After a moment, Polly said, “Tom really is a massive bastard. Trust me.”
“I’ll have to take your word for it.” Annie didn’t like to pry, but did Polly not trust her enough to share her secrets? She knew all of Annie’s. It seemed a little unfair, cancer card or no cancer card. “You can definitely drive, yes?” she said suspiciously as Polly ground the gears.
“’Course I can! Now, which way am I going?”
“Right, then next left. Look where you’re—Christ!” She winced as Polly lurched into the next lane. “Then go straight on.” She remembered the directions to the house so well she could have walked there with her eyes shut: 175 Floral Lane, Ladywell. Even the address sounded auspicious, she used to think. Because this had been her house once. It was destined to be hers when Mike had phoned in excitement, saying he’d found the perfect place, and they’d gone after work to see it, their hands sweaty in each other’s as they viewed the black-and-white hall tiles, the clutches of daffodils in the back garden—Annie’s favorite. She’d even tried to call it Daffodil Cottage for a while, but Mike thought it was daft and the postman could never find it. It had been hers when they’d found a chesterfield sofa in an antiques shop and when they’d sanded down the wooden floors with a big noisy machine they’d hired, so powerful it pulled Annie off her feet. And it had been hers when she brought Jacob home from the hospital, his rose-petal face peeking out from his bassinet.

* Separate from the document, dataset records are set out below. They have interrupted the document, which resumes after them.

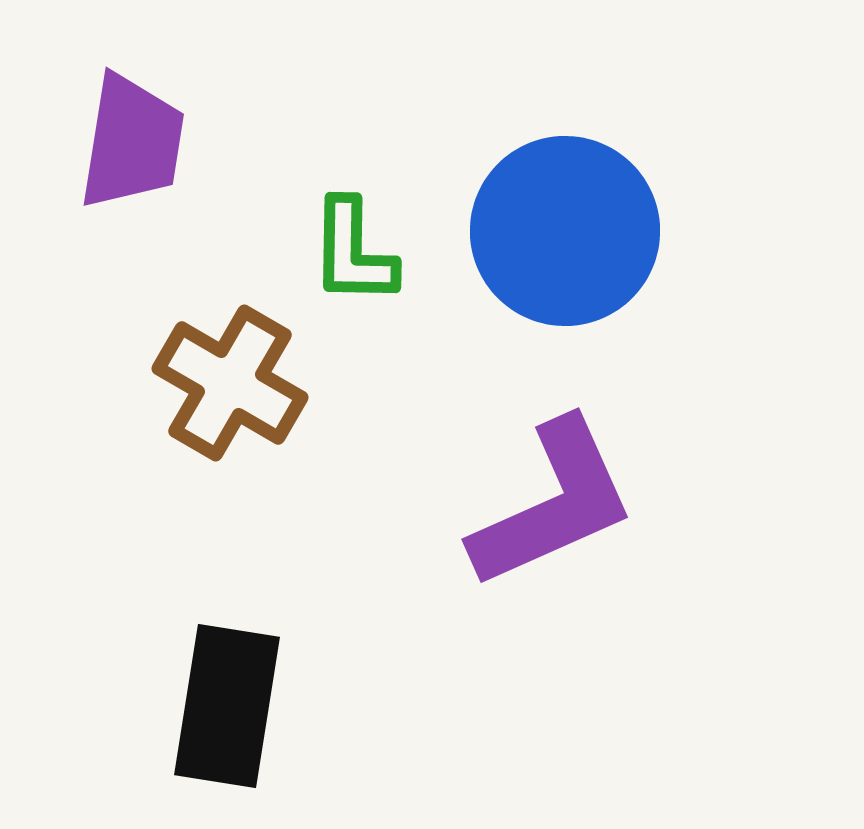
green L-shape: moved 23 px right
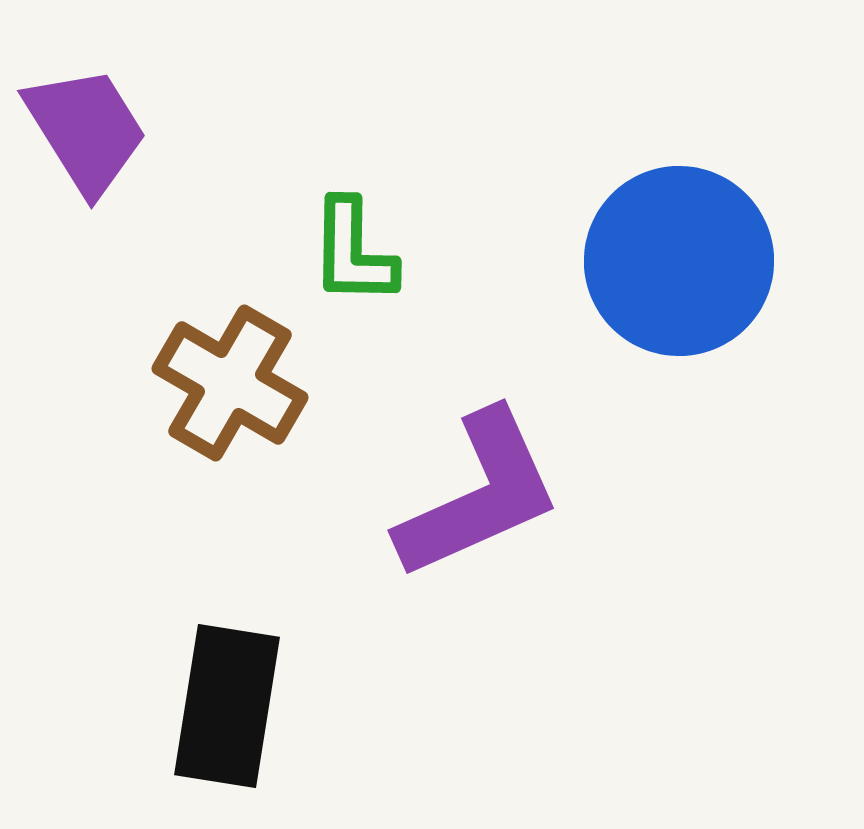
purple trapezoid: moved 46 px left, 12 px up; rotated 41 degrees counterclockwise
blue circle: moved 114 px right, 30 px down
purple L-shape: moved 74 px left, 9 px up
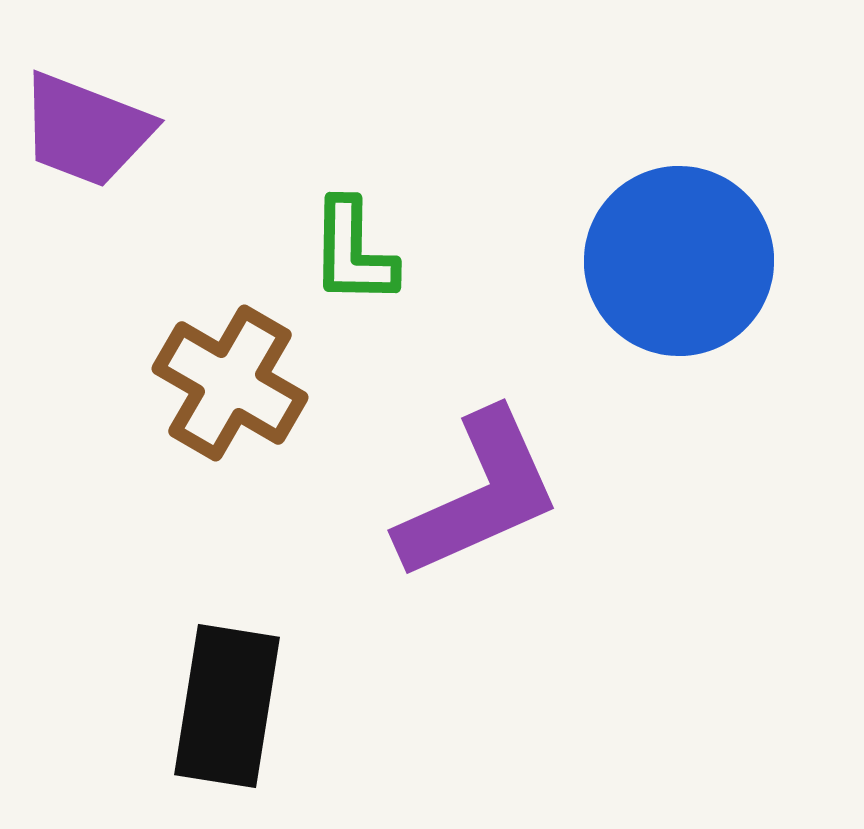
purple trapezoid: rotated 143 degrees clockwise
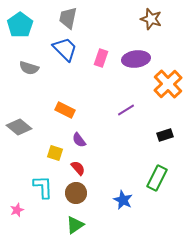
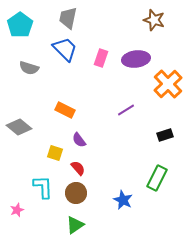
brown star: moved 3 px right, 1 px down
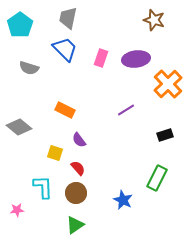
pink star: rotated 16 degrees clockwise
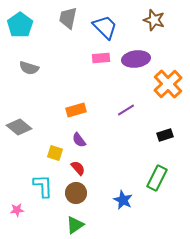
blue trapezoid: moved 40 px right, 22 px up
pink rectangle: rotated 66 degrees clockwise
orange rectangle: moved 11 px right; rotated 42 degrees counterclockwise
cyan L-shape: moved 1 px up
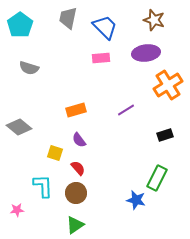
purple ellipse: moved 10 px right, 6 px up
orange cross: moved 1 px down; rotated 12 degrees clockwise
blue star: moved 13 px right; rotated 12 degrees counterclockwise
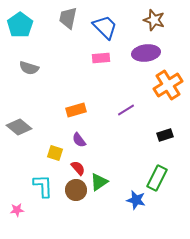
brown circle: moved 3 px up
green triangle: moved 24 px right, 43 px up
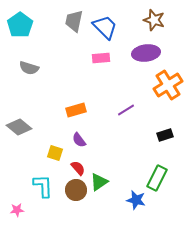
gray trapezoid: moved 6 px right, 3 px down
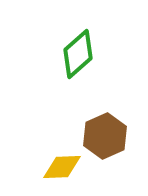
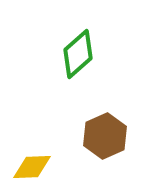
yellow diamond: moved 30 px left
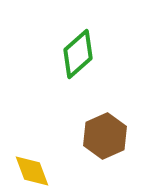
yellow diamond: moved 4 px down; rotated 72 degrees clockwise
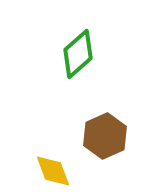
yellow diamond: moved 21 px right
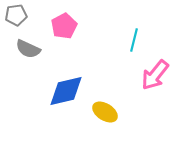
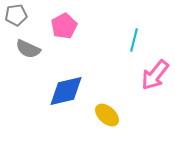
yellow ellipse: moved 2 px right, 3 px down; rotated 10 degrees clockwise
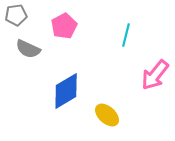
cyan line: moved 8 px left, 5 px up
blue diamond: rotated 18 degrees counterclockwise
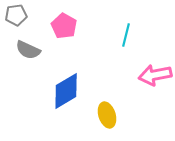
pink pentagon: rotated 15 degrees counterclockwise
gray semicircle: moved 1 px down
pink arrow: rotated 40 degrees clockwise
yellow ellipse: rotated 30 degrees clockwise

But now it wasn’t hers; it was Jane’s. Jane and Mike. “What if they’re not home?”
Polly swung the car around the corner, almost knocking down a lamppost. “It’s Sunday, of course they’ll be home. They’ll be doing flat-pack furniture and Jamie Oliver recipes, like all suburban couples.”

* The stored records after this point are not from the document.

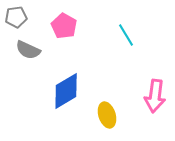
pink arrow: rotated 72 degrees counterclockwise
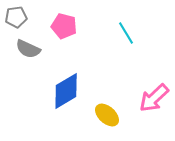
pink pentagon: rotated 15 degrees counterclockwise
cyan line: moved 2 px up
gray semicircle: moved 1 px up
pink arrow: moved 1 px left, 2 px down; rotated 40 degrees clockwise
yellow ellipse: rotated 30 degrees counterclockwise
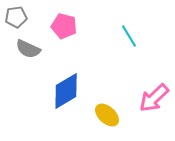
cyan line: moved 3 px right, 3 px down
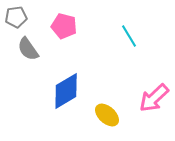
gray semicircle: rotated 30 degrees clockwise
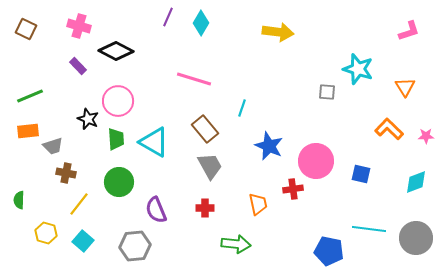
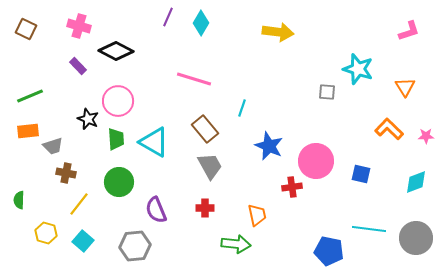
red cross at (293, 189): moved 1 px left, 2 px up
orange trapezoid at (258, 204): moved 1 px left, 11 px down
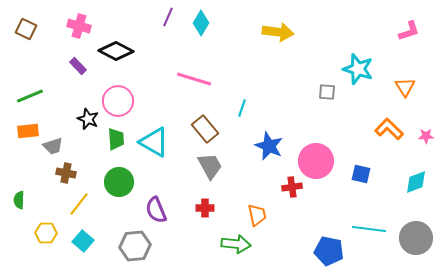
yellow hexagon at (46, 233): rotated 15 degrees counterclockwise
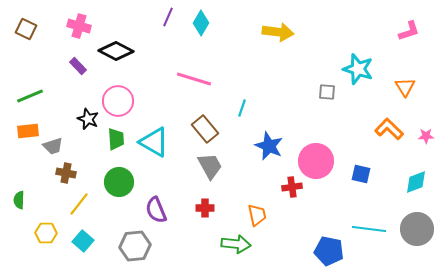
gray circle at (416, 238): moved 1 px right, 9 px up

“Thanks for reminding me. And watch the road! Jesus!” A small terrier narrowly avoided death under the wheels. “When exactly did you get your license?”
“Years and years ago. Relax, would you? I have cancer, car accidents hold no fear for me.”
“But I don’t!”
“Now who’s rubbing things in? Look, you’ll just say hello, and that you wanted to speak to them because it’s been a long time and you’re sorry you fell out and you think it’s time you all healed and let go of the past. Then you hug.”
“I am not saying that. They’ll think I’ve joined a cult or something.” Which she had, in a way, she thought, reflecting on the last few weeks. The cult of Polly. “Anyway, I’m not sorry we fell out. It was entirely their fault.”
“Annieeeee—this isn’t in the spirit of reconciliation, is it? You must have done something you regret.”
Annie thought of the long angry emails she’d sent them both, when she’d drunk too much wine, saying how much she hated them and hoped they’d catch ebola. “Um, I don’t know.”